Small predators 'most at risk' when habitats are converted for human use
By Nina Massey, PA Science Correspondent
Small predators like spiders and ladybirds are the most likely to be lost when natural habitats are converted for human use, research suggests.
A global study on the impact of human land use on different groups of animals found that predators, especially small invertebrates, are the most likely to suffer when natural habitats are transformed to agricultural land or towns and cities.
Also disproportionately affected were small ectotherms - cold-blooded animals such as invertebrates, reptiles and amphibians; large endotherms - mammals and birds; and fungivores - animals that eat fungi.
There were reductions in abundance of 25%-50% compared with surviving natural habitats.
Researchers looked at more than a million records of animal abundance at sites ranging from primary forest to intensively managed farmland and cities.
The data represented more than 25,000 species across 80 countries, which were grouped by size, whether they were warm or cold-blooded and what they eat.
Species ranged from the tiny oribatid mite to an African elephant weighing 3,825kg.
Tim Newbold at University College London, the lead author of the research, said: "Normally when we think of predators, we think of big animals like lions or tigers.

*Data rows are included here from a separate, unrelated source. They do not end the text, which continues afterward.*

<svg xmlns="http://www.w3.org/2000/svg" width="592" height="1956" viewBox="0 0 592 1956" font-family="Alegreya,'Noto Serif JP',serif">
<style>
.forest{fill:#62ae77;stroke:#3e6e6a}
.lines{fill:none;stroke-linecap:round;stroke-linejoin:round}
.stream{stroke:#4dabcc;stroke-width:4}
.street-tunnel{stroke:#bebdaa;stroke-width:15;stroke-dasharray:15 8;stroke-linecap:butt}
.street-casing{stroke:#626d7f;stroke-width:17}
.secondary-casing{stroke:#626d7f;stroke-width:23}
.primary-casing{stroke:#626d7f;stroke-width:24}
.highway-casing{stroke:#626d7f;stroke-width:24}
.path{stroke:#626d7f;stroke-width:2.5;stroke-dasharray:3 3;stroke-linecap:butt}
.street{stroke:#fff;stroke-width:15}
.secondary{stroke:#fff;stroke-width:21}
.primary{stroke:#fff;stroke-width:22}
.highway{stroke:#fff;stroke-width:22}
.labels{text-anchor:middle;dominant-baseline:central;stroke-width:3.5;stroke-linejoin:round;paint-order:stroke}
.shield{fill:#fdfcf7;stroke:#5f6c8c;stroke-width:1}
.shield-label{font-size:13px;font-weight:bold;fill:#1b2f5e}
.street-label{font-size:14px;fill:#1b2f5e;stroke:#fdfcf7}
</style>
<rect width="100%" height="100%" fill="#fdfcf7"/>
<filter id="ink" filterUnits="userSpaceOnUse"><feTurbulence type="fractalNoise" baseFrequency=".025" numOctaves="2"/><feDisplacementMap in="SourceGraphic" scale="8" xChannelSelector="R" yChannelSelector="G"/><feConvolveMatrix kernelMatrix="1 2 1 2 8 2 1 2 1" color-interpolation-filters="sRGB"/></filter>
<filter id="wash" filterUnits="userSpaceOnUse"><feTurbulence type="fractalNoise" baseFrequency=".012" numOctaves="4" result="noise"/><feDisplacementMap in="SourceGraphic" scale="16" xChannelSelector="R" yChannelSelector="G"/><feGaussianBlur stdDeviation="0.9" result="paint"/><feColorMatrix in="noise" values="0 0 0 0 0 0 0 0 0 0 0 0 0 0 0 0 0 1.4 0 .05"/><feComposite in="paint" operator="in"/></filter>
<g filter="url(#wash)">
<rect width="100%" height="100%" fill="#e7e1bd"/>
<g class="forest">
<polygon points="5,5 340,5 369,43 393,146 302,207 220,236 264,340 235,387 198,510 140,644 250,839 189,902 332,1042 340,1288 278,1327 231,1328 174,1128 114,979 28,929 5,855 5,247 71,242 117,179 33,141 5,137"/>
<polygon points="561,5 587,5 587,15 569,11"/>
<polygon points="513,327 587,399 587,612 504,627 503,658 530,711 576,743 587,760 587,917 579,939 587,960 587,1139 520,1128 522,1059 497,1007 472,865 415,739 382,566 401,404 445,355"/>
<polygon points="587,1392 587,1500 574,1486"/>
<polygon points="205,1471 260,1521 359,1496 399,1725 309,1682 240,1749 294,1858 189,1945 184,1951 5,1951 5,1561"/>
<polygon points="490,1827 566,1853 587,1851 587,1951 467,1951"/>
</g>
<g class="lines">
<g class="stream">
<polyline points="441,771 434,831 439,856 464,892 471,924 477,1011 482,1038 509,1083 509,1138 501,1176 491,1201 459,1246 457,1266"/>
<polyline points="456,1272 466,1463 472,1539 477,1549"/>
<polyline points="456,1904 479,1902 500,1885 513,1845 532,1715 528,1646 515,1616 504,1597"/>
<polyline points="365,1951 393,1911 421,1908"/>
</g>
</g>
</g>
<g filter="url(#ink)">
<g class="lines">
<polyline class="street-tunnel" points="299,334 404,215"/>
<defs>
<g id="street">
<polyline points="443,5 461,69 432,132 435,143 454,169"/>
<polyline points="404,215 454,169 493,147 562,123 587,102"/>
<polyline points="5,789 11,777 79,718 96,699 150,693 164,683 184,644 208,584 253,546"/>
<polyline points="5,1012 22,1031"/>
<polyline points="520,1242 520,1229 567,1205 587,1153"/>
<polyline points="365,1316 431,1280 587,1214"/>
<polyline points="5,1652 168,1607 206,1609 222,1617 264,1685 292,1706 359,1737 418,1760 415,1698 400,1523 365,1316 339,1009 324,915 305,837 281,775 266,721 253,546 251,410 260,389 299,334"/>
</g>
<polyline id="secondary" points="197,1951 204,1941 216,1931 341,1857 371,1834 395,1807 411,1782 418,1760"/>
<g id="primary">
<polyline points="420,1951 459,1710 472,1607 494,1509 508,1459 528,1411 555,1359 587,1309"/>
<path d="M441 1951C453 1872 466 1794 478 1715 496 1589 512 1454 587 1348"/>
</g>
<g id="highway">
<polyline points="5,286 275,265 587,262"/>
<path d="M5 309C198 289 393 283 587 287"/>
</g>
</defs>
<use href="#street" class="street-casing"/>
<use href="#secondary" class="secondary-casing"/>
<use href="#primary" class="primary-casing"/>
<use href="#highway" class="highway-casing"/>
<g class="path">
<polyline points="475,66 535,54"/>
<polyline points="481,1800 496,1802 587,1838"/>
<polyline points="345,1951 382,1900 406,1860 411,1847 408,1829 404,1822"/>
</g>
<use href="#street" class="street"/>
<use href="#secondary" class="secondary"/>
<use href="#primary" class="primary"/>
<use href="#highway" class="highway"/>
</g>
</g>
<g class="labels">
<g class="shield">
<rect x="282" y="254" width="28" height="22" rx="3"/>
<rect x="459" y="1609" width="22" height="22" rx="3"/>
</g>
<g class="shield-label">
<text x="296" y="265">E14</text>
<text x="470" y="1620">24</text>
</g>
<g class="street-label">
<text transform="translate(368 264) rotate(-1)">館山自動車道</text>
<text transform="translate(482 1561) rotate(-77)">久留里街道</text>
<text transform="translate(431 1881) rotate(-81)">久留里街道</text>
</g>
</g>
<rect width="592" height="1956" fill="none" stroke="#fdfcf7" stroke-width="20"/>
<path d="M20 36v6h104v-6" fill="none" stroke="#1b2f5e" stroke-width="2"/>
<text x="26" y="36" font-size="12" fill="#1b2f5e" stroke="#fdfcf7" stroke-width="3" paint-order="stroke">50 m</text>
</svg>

"These large predators did not decline as much as we expected with habitat loss, which we think may be because they have already declined because of human actions in the past (such as hunting).
"We find small predators - such as spiders and ladybirds - to show the biggest declines."
According to the study, published in the British Ecological Society journal Functional Ecology, the results indicate the world's ecosystems are being restructured with disproportionate losses at the top of the food chain.
Dr Newbold added: "We know that different types of animals play important roles within the environment - for example, predators control populations of other animals.
"If some types of animals decline a lot when we lose natural habitats, then they will no longer fulfil these important roles."
The conversion of land to human use is associated with the removal of large amounts of natural plant biomass - usually to make space for livestock and crops.
The study is part of the Predicts project which explores how biodiversity responds to human pressures.
Researchers analysed 1,184,543 records of animal abundance in the Predicts database, gathered from 460 published scientific studies.
The type of land use at each of the 13,676 sample sites was classified from the description of the habitat in the source publication.
The six broad categories were primary vegetation, secondary vegetation, plantation forest, cropland, pasture and urban.
Three levels of human use intensity were also recorded - minimal, light and intense.
Dr Newbold said: "As with all global studies, we are limited in the information that is available to us about where animals are found and what they eat.
"We were able to get information for more animals than ever before, but this was still only around one out of every 100 animals known to science."
The researchers are interested in exploring how groups of animals that play particularly important roles for agriculture, such as pollinating or controlling crop pests, are affected by habitat loss.